La Procura di Trani ricorre in appello contro la sentenza di primo grado sullo scontro tra treni del 12 luglio 2016 tra Andria e Corato in cui morirono 23 persone e altre 51 rimasero ferite.
Il 15 giugno scorso il Tribunale ha condannato solo due dei 17 imputati, il capostazione di Andria, Vito Piccarreta (a 6 anni e 6 mesi di reclusione), e il capotreno del convoglio Andria-Corato, Nicola Lorizzo (7 anni di reclusione), assolvendo altri 14 imputati e la società Ferrotramviaria imputata per l’illecito amministrativo.

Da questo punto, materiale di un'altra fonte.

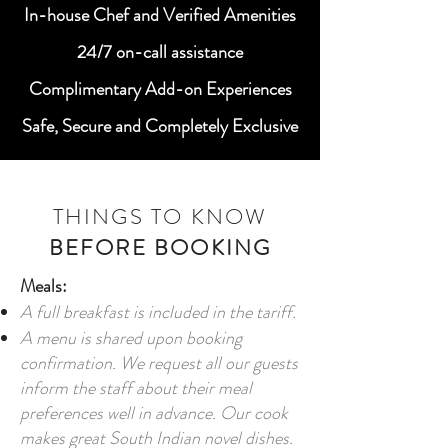
In-house Chef and Verified Amenities
24/7 on-call assistance
Complimentary Add-on Experiences
Safe, Secure and Completely Exclusive
THINGS TO KNOW
BEFORE BOOKING
Meals:
A full breakfast is included in the tariff.
A menu is shared upon booking
confirmation. We request all our guests
inform the staff about their meal
preferences well in advance. Our cook
makes great South Indian novel dishes.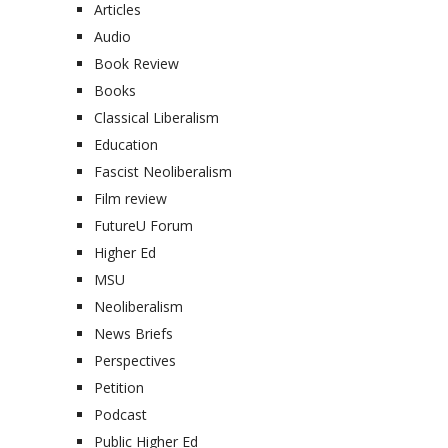
Articles
Audio
Book Review
Books
Classical Liberalism
Education
Fascist Neoliberalism
Film review
FutureU Forum
Higher Ed
MSU
Neoliberalism
News Briefs
Perspectives
Petition
Podcast
Public Higher Ed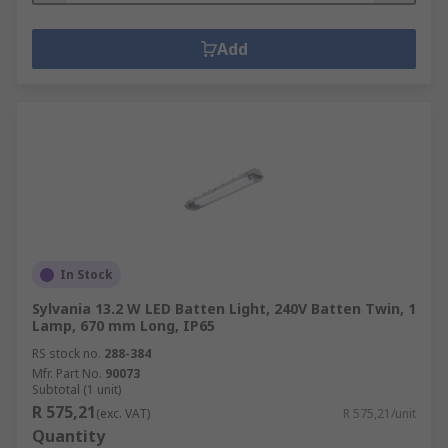
Add
In Stock
Sylvania 13.2 W LED Batten Light, 240V Batten Twin, 1
Lamp, 670 mm Long, IP65
RS stock no.
288-384
Mfr. Part No.
90073
Subtotal (1 unit)
R 575,21
(exc. VAT)
R 575,21/unit
Quantity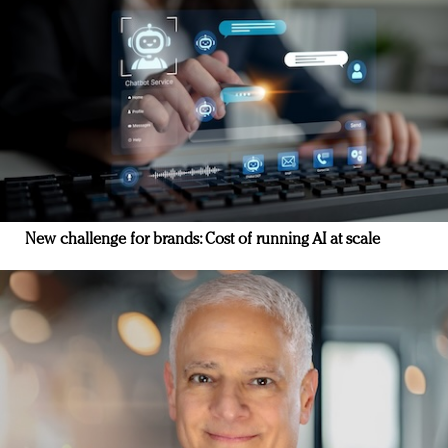
New challenge for brands: Cost of running AI at scale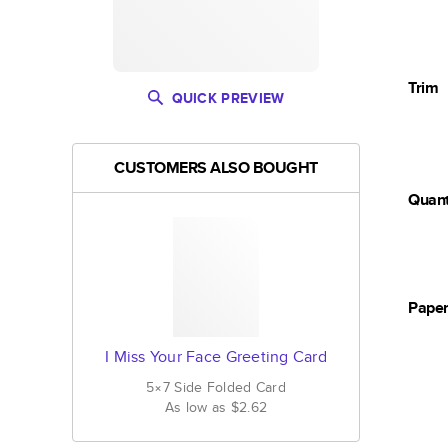
Trim
QUICK PREVIEW
CUSTOMERS ALSO BOUGHT
Quant
Pape
I Miss Your Face Greeting Card
5×7
Side Folded
Card
As low as
$2.62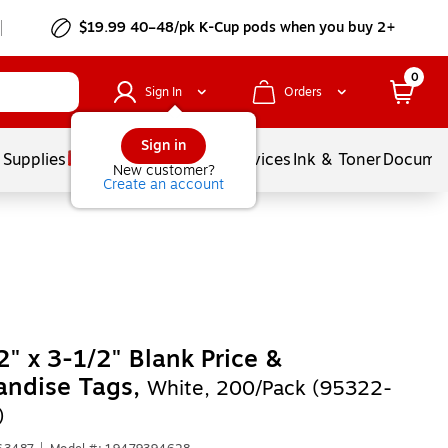
$19.99 40–48/pk
K-Cup
pods when you buy 2+
0
Sign In
Orders
Sign in
 Supplies
Balloons
Services
Ink & Toner
Documen
New customer?
Create an account
2" x 3-1/2" Blank Price &
andise Tags,
White, 200/Pack (95322-
)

Il Tribunale in sostanza sancì che si trattò solo di un errore umano, mentre la procura sosteneva che il disastro si verificò perché non erano stati fatti adeguati investimenti per l’adeguamento dei sistemi di sicurezza sulla tratta.
Nelle 373 pagine del ricorso, la Procura chiede la riformulazione della sentenza alla Corte di Appello di Bari e spiega che «il Tribunale ha fornito una interpretazione adesiva alla prospettiva difensiva e non aderente invece alle prove».
Fra l’altro, secondo la Procura, «il collegio ha ritenuto che la responsabilità del tragico evento del 12 luglio sia ascrivibile unicamente alla condotta posta in essere da due dipendenti di Ferrotramviaria per desumerne che, poiché “il reato è stato commesso da soggetti dipendenti dell’ente, sottoposti ai poteri di direzione e vigilanza”, gravava sull’accusa l’onere di provare l’inosservanza degli obblighi di direzione e vigilanza, anche se l’ente era in ogni caso esente da responsabilità ove avesse dimostrato di avere adottato efficacemente modelli di organizzazione, gestione e controllo idonei a prevenire reati della specie di quelli verificatisi».
Il Tribunale «enumera alcune circostanze che dimostrerebbero che non vi è stata inosservanza degli obblighi di direzione e controllo: quanto riportato in questo atto di impugnazione consente di ritenere che in ogni caso vi fu inosservanza dei citati obblighi», prosegue la Procura.
«Il Tribunale da un lato ammette, correttamente, che la sicurezza ferroviaria rientra tra i profili dei quali il datore di lavoro deve occuparsi e dall’altro – evidenzia l’accusa – non desume dalla assenza della previsione di adeguate misure idonee a prevenire il mancato distanziamento dei treni una radicale inadeguatezza sia del documento valutazione rischi che del modello organizzativo, riducendo il dovere di adottare misure efficaci alla mera osservanza di quelli che ritiene essere gli unici obblighi di legge dettati in materia».